▶ **Task item**
Using the forum excerpt, list each symbol in the formula for phi whose meaning the excerpt states, and give that meaning.

Mark Palenik: 
 >I looked at his site, and found formula 26 on p. 19
 >
 >it is:
 >
 >phi = q/(4*pi*EpsilonNaut)*(e^(-j*k*r1)/r1 - e^(-j*k*r2)/r2)*e^(j*w*t)
 >
 >My guess is, that if he sais curl(grad(phi)) =/= 0, he messed up
 >something with the jacobian.  Of course, you could take
 >curl(grad(phi)) without the jacobian, which would equal zero, but if
 >we want to be physical about it, we'd have to apply it.  My guess is
 >that the math was a bit too tricky for him and he screwed up
 >somewhere.
 
  That usually happens when someone decides to go through a lot of
tedious arithmetic for something that can be solved by inspection.
I can choose cartesian coordinates, and since those are simplest,

  \nabla x (\nabla\phi) = \epsilon_ijk \nabla_i\nabla_j\phi

                        = (\nabla_i\nabla_j - \nabla_j\nabla_i)\phi
           
                        = 0, since partial derivatives commute

  Since it appears that r1 and r2 are variables (and different variables),
if one wished to evaluate that function by the method of tedium, one only
need evaluate one term, say, \exp(jk.r1)/r1, since the other is identical.

 >I'm also confused as to what j and k are.  Are they variables? 
 >Constants?
 
 As near as I can tell, k is the wave vector (i.e., k.r) and j is
is the imaginary unit (engineers tend to use j rather than i as
sqrt(-1) with j = -i).

 >In any event, curl(grad(phi)) does equal zero, no matter how you look
 >at it, if you do the calculations correctly.
 
  Right. Sergey has been claiming the function above is a counter example
to that mathematical identity.

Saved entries
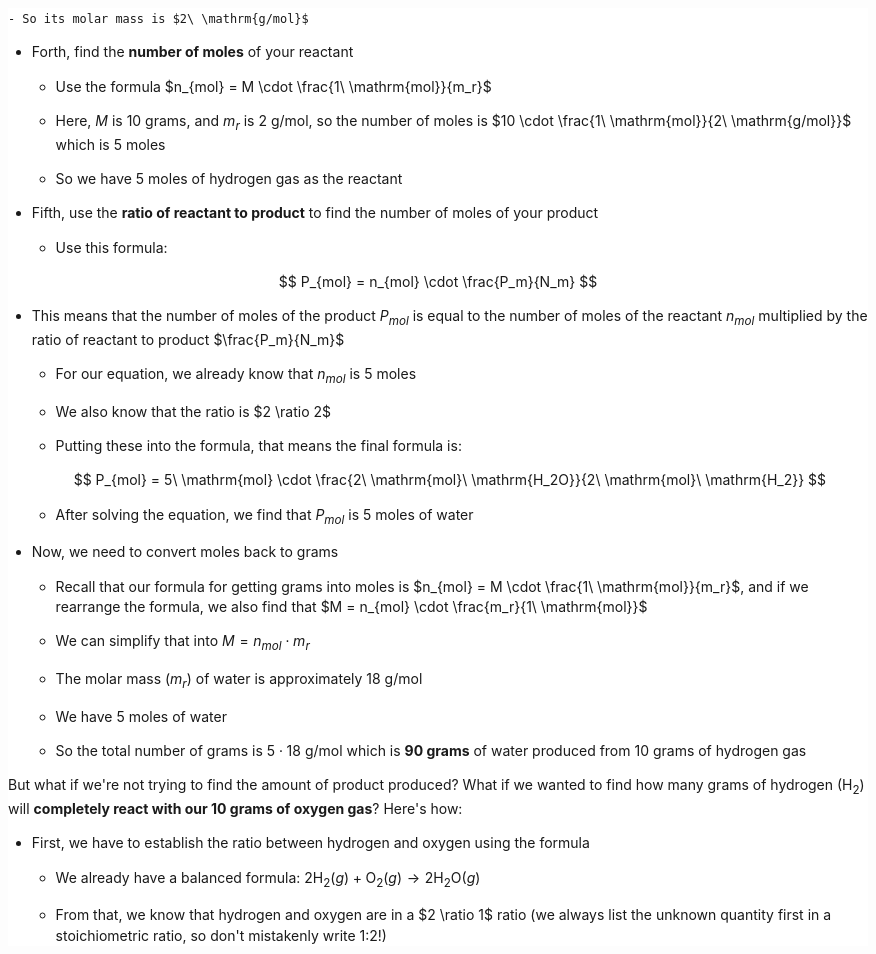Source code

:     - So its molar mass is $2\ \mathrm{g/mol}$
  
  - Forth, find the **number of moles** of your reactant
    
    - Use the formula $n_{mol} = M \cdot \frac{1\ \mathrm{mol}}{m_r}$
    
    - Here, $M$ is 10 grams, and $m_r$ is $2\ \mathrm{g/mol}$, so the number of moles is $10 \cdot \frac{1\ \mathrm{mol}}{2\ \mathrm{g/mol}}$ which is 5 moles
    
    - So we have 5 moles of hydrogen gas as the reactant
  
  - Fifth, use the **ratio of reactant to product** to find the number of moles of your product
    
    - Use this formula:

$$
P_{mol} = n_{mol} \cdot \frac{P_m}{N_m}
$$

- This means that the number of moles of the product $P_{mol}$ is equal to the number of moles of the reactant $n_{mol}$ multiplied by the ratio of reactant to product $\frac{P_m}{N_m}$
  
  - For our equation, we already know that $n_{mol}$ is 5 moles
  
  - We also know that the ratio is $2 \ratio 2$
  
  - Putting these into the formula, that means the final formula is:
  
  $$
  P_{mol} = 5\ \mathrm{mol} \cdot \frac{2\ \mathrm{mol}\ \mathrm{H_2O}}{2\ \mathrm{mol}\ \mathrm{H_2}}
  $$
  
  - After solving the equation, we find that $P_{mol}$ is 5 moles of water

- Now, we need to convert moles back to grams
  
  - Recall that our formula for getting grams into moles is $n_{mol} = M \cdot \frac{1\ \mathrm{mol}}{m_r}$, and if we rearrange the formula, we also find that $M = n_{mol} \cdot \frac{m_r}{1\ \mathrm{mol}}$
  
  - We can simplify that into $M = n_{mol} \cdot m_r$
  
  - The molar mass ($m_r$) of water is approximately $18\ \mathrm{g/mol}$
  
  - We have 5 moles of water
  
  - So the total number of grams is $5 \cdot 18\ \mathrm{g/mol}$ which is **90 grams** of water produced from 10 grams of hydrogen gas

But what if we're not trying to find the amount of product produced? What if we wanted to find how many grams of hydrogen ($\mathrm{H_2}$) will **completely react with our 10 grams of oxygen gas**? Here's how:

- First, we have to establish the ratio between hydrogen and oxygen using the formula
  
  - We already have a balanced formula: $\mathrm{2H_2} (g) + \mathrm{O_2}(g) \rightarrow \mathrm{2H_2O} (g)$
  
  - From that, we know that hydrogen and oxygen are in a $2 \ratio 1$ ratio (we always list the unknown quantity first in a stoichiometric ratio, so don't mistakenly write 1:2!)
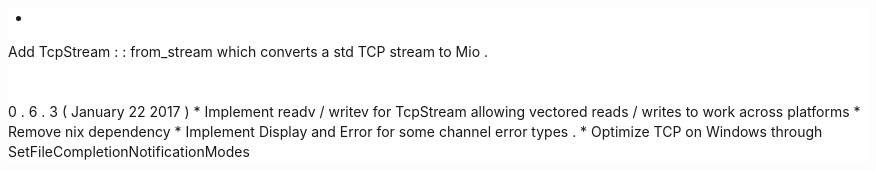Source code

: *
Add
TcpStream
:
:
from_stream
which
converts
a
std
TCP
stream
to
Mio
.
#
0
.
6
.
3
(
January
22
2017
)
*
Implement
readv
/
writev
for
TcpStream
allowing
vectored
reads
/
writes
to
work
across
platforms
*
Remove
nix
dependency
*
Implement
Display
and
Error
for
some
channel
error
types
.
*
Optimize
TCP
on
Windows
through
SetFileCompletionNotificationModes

---

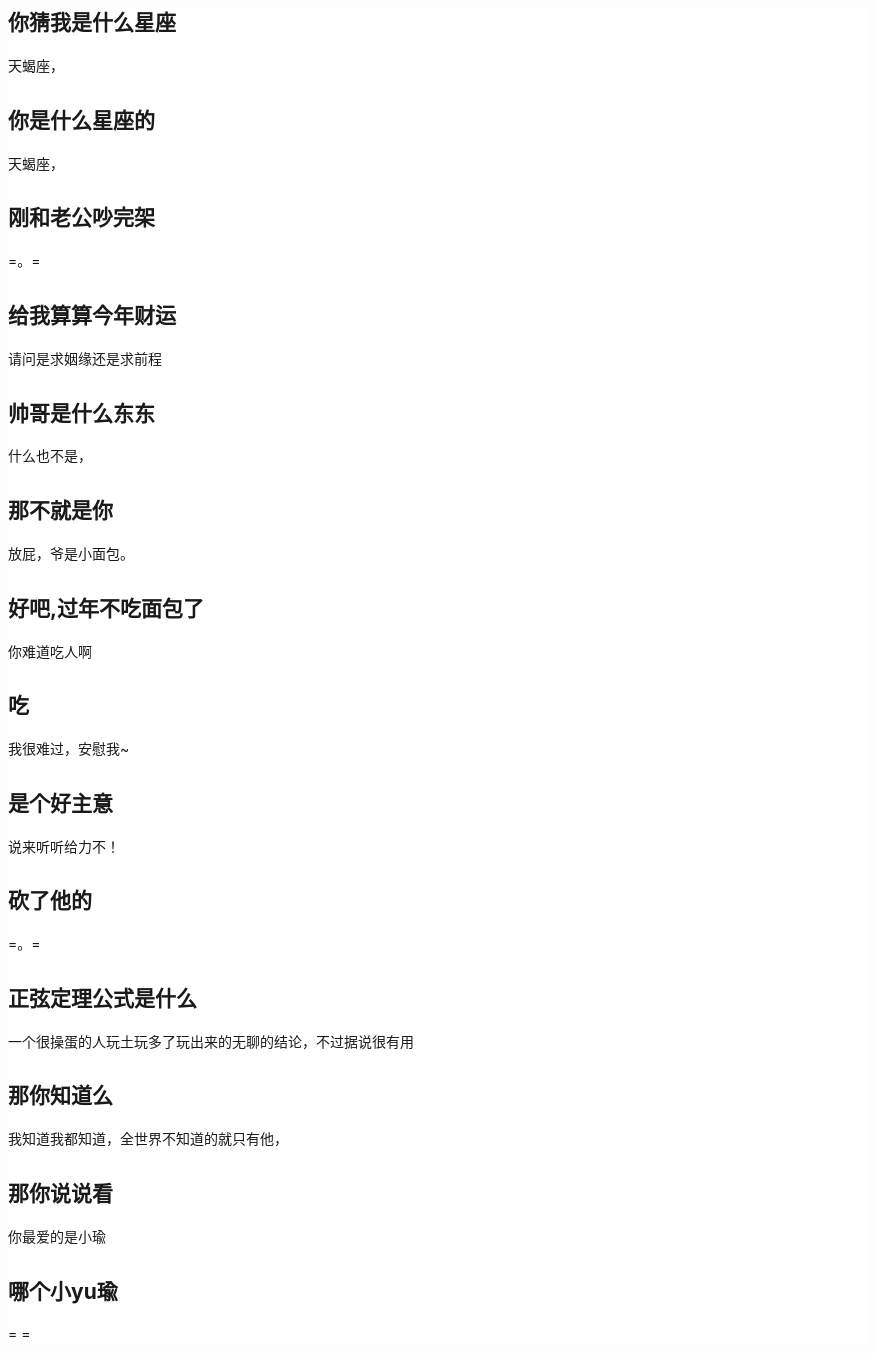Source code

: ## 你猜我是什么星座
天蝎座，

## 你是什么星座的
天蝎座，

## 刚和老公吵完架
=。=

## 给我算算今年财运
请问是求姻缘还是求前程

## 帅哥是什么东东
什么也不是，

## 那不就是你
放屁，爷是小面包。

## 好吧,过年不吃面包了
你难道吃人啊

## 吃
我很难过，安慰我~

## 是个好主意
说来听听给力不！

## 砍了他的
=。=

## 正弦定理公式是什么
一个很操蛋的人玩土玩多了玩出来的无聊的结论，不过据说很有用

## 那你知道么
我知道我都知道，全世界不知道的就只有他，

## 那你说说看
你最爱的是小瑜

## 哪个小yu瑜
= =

▶ **Exercise answer**
- r1: a variable
- r2: a variable, different from r1
- k: the wave vector
- j: the imaginary unit